OK, before we start to gooping, you need to measure the side to side rock potential on your worn pulley. Put the cleaned pulley on the splines and rock it looking for tilt movement. Mine would do a 1/6" of an inch and my wear on my splines is very mild.
You need to be mindful of getting an even settlement of your gooped pulley during torque down and you need to check the evenness of the pulley both for tilt and run-out BEFORE you go for the final clinch up.
Why? If you clench up crooked and let the RTV (or JB Weld if you are at that stage) set up crooked -- guess what, you got a vibration/noise from a front pulley that is running crooked. You don't want that.Now on to the gooping, having been all properly warned and all ....

Shaft is in great shape, practically virginal. No issues here.

Some RTV on the shaft splines .....

Some RTV in the ID splines .....

Some loctite on the threads and a goodly whapping with the impact wrench.
Looking at the ooze, I see some width & thickness to it. This means the RTV inside the joint got itself squeezed by the pull down with the impact wrench.

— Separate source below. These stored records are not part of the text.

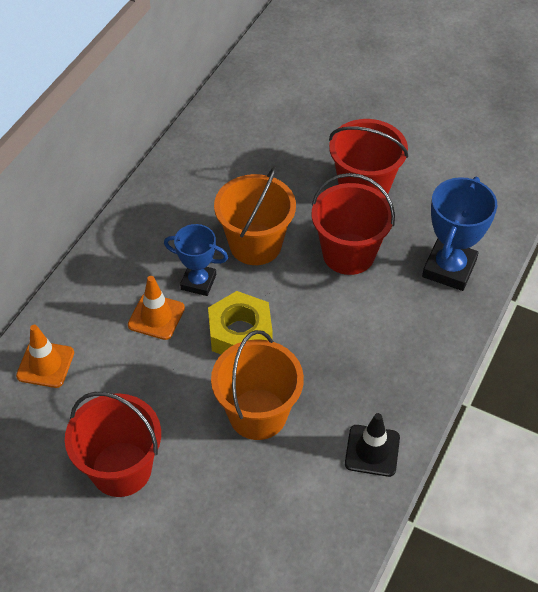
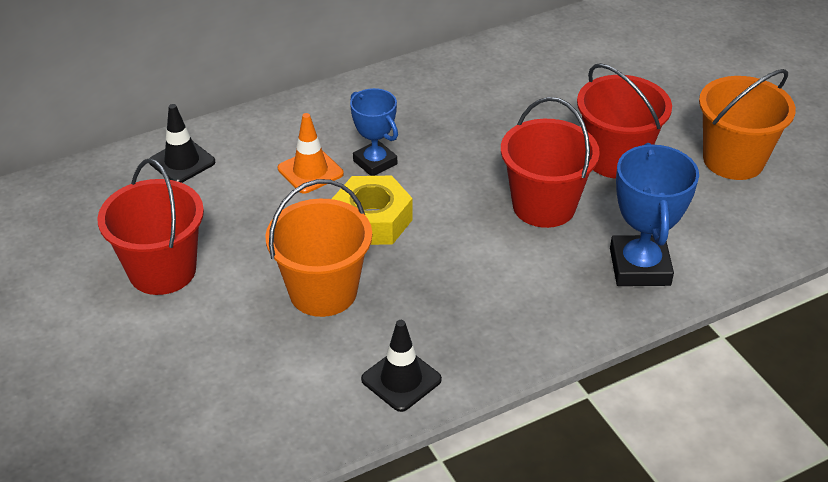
camera: 35 degrees right, 10 degrees down
(45, 364) = (182, 162): orange traffic cone -> black traffic cone
(255, 244) = (458, 157): orange bucket -> orange bucket (733, 160)
(449, 268) = (640, 267): blue trophy -> blue trophy turned 60 degrees counterclockwise

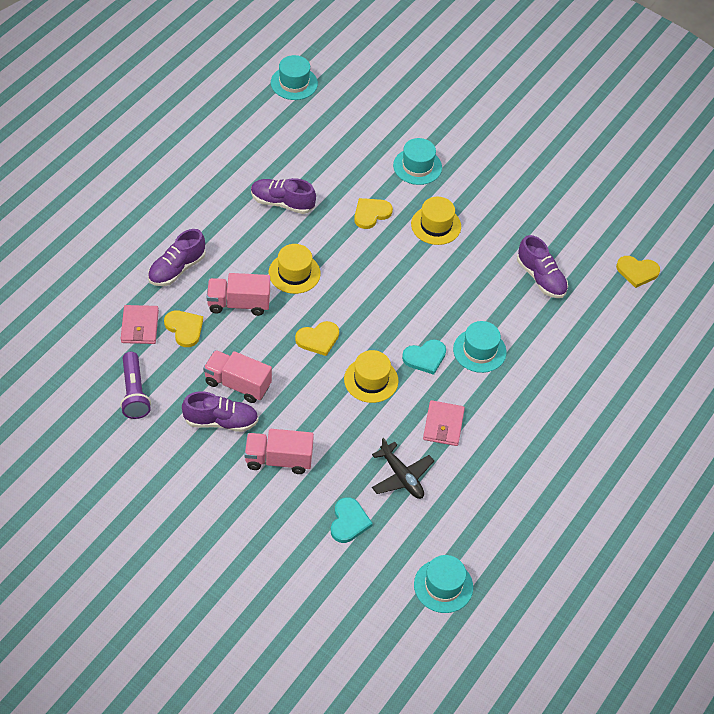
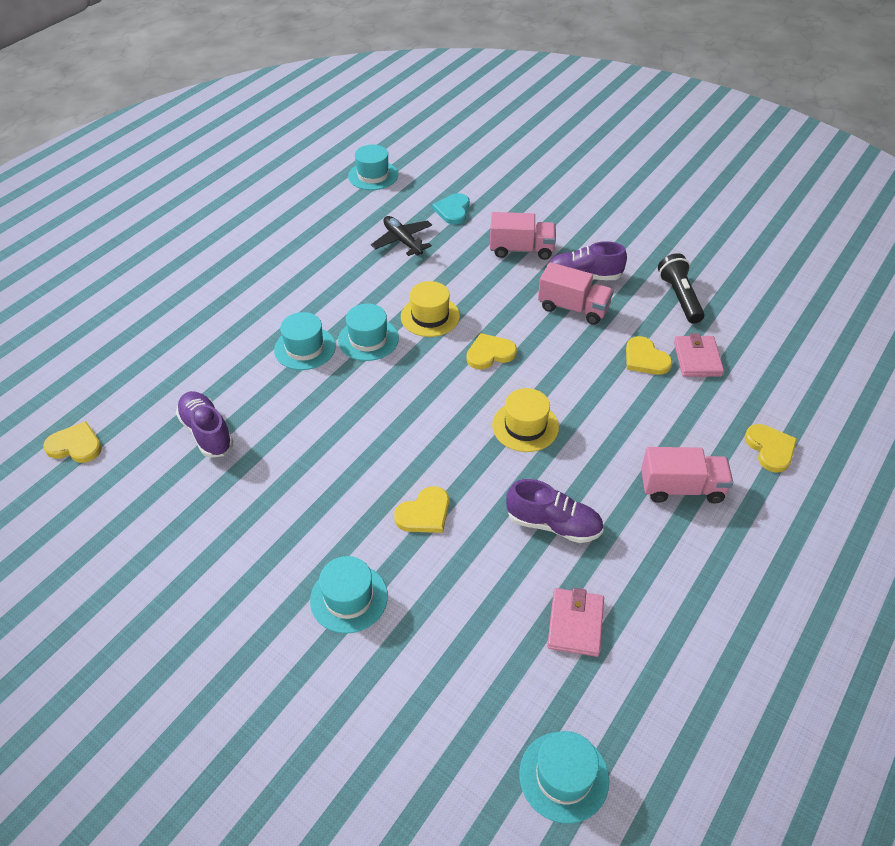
camera: 175 degrees left, 5 degrees down
(110, 248) = (770, 449): none -> yellow heart
(134, 393) = (679, 297): purple flashlight -> black flashlight
(177, 269) = (675, 425): purple shoe -> none
(238, 303) = (588, 387): pink truck -> pink truck (681, 488)
(425, 357) = (368, 339): turquoise heart -> turquoise hat
(436, 225) = (333, 499): yellow hat -> none
(443, 425) = (357, 280): pink wallet -> pink wallet (575, 624)

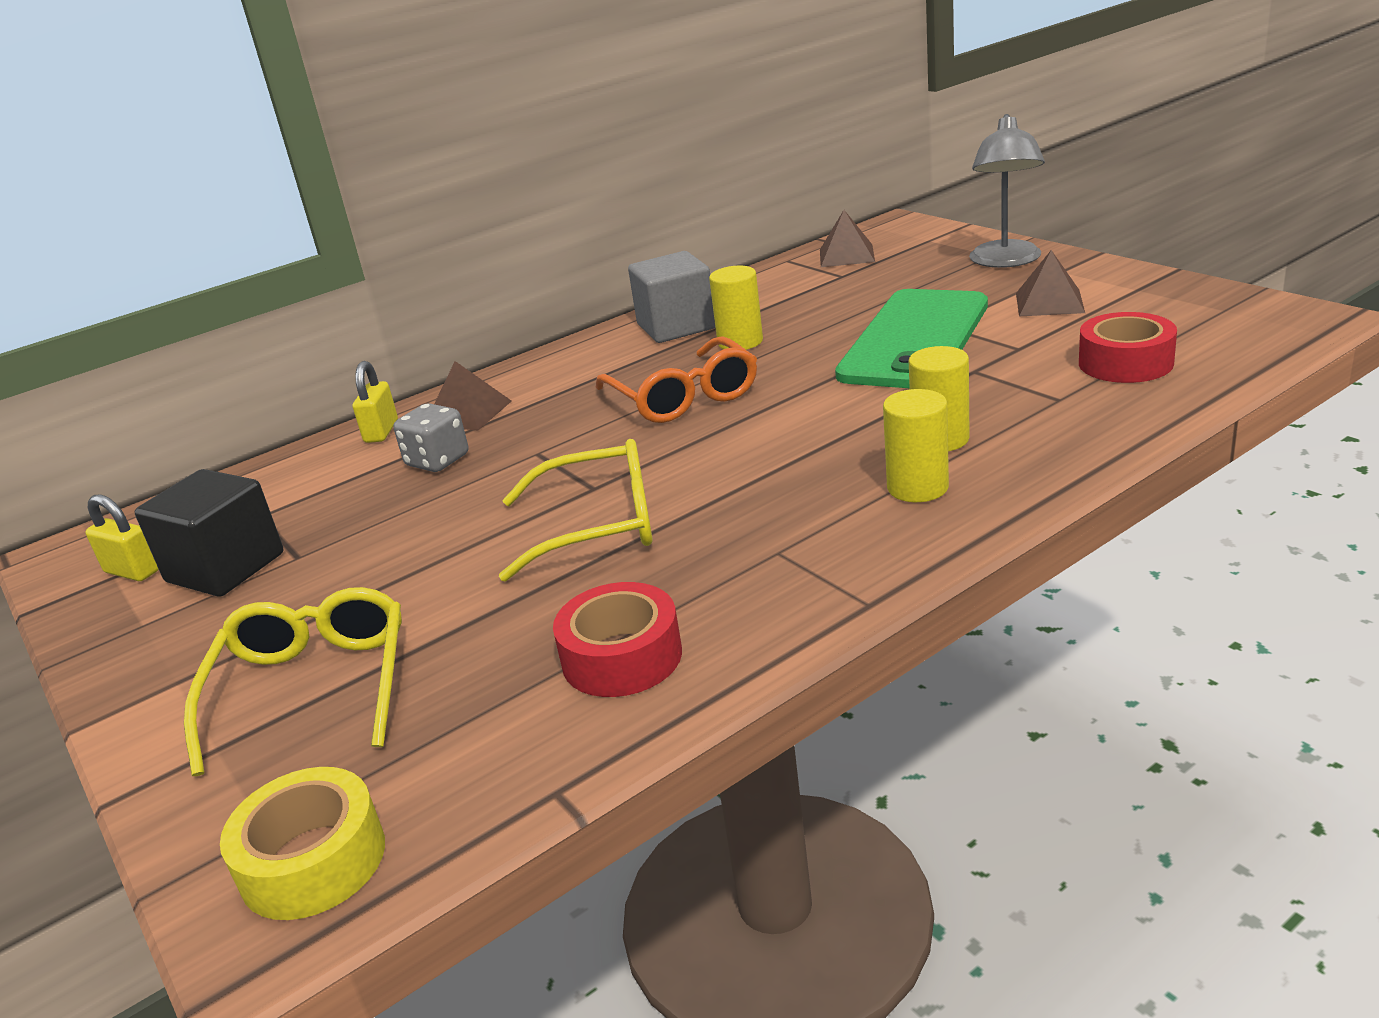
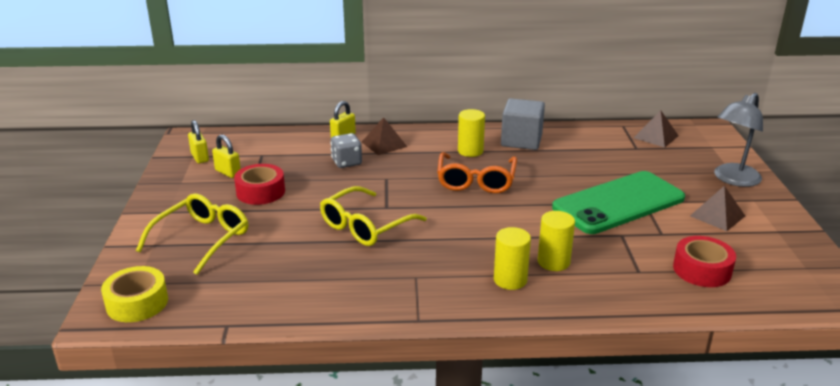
camera: 30 degrees right, 0 degrees up
(225, 568) = (228, 172): black cube -> yellow padlock
(597, 526) = (366, 226): yellow glasses -> yellow glasses turned 105 degrees clockwise
(622, 657) = (307, 287): red tape -> red tape (260, 192)
(740, 342) = (538, 163): yellow cylinder -> yellow cylinder (470, 151)

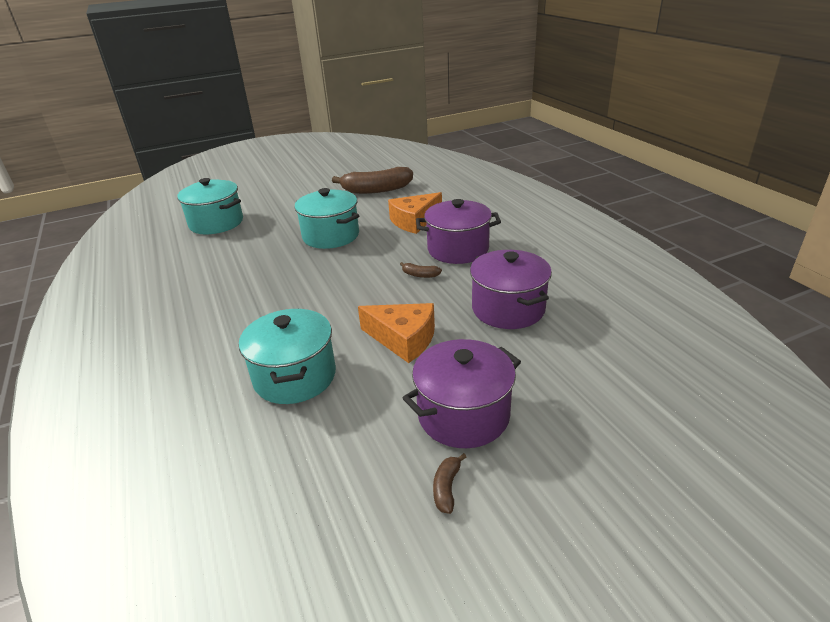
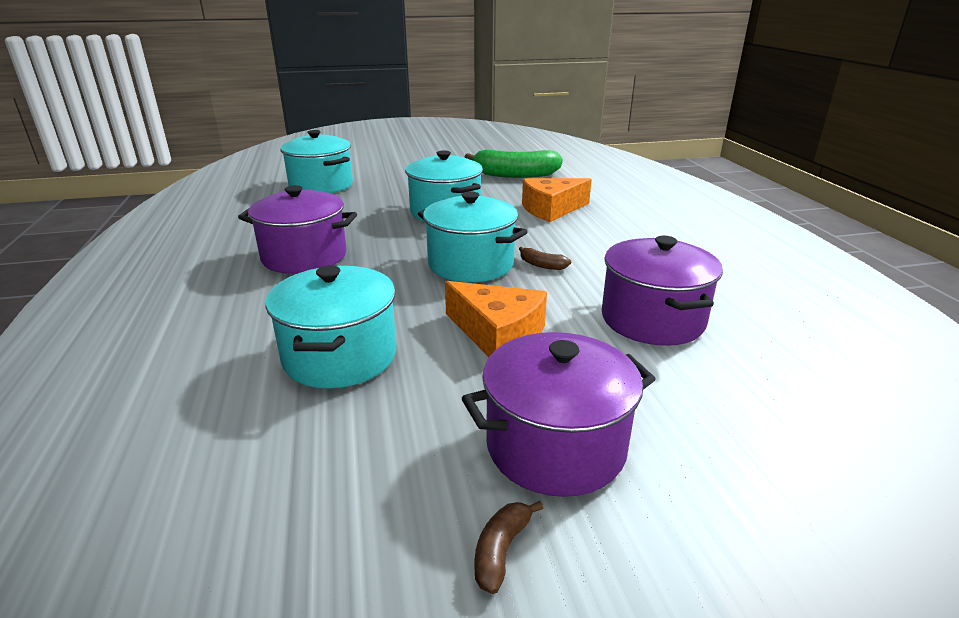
camera: 10 degrees right, 5 degrees down
(366, 282) = (471, 264): none -> turquoise pot
(376, 190) = (515, 175): brown banana -> green banana
(458, 249) = (599, 244): purple pot -> purple pot (304, 257)

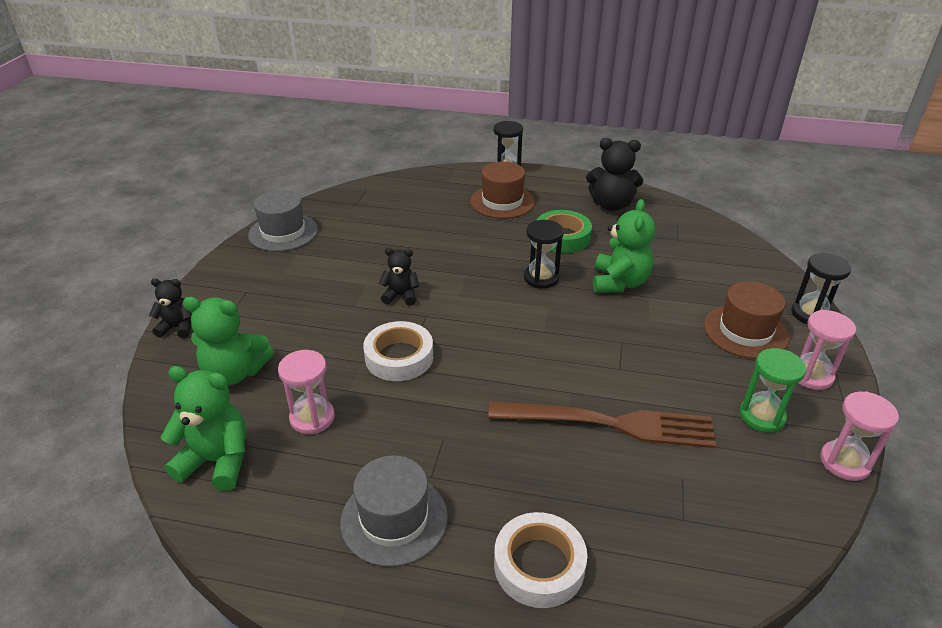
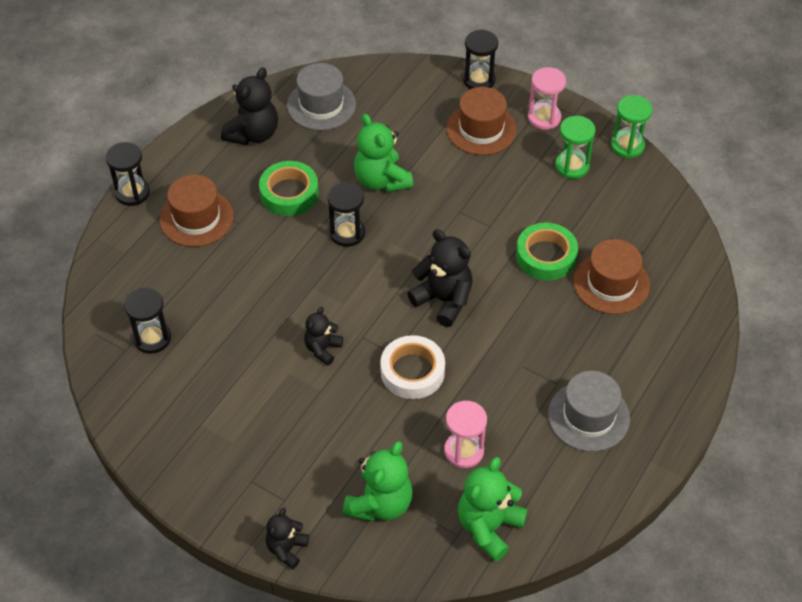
camera: 70 degrees left, 15 degrees up
(283, 232) = (150, 431): grey hat -> grey hat (321, 105)
(372, 212) = (152, 338): none -> black hourglass
(499, 357) = (443, 300): none -> black teddy bear
(539, 565) = (653, 343): white tape -> none
(610, 424) = (546, 256): brown fork -> green tape
(610, 496) = (611, 283): none -> brown hat
(619, 283) = (381, 180): green teddy bear -> green teddy bear turned 150 degrees counterclockwise
(844, 462) = (627, 146): pink hourglass -> green hourglass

Assuming there was a similar internal pressure squeeze effect, then the joint between the splines got force extruded pretty full of pressurized RTV as well. The movement would be through the splines and into the air gap under the spacer that the transmission seal runs against.
I dunno, but I think we got us a fairly good RTV encapsulated joint here which unfortunately I still tend to think is only going to be a temporary fix at best.
Still, we gotta try the less extreme fix first to see if it is worth anything at all.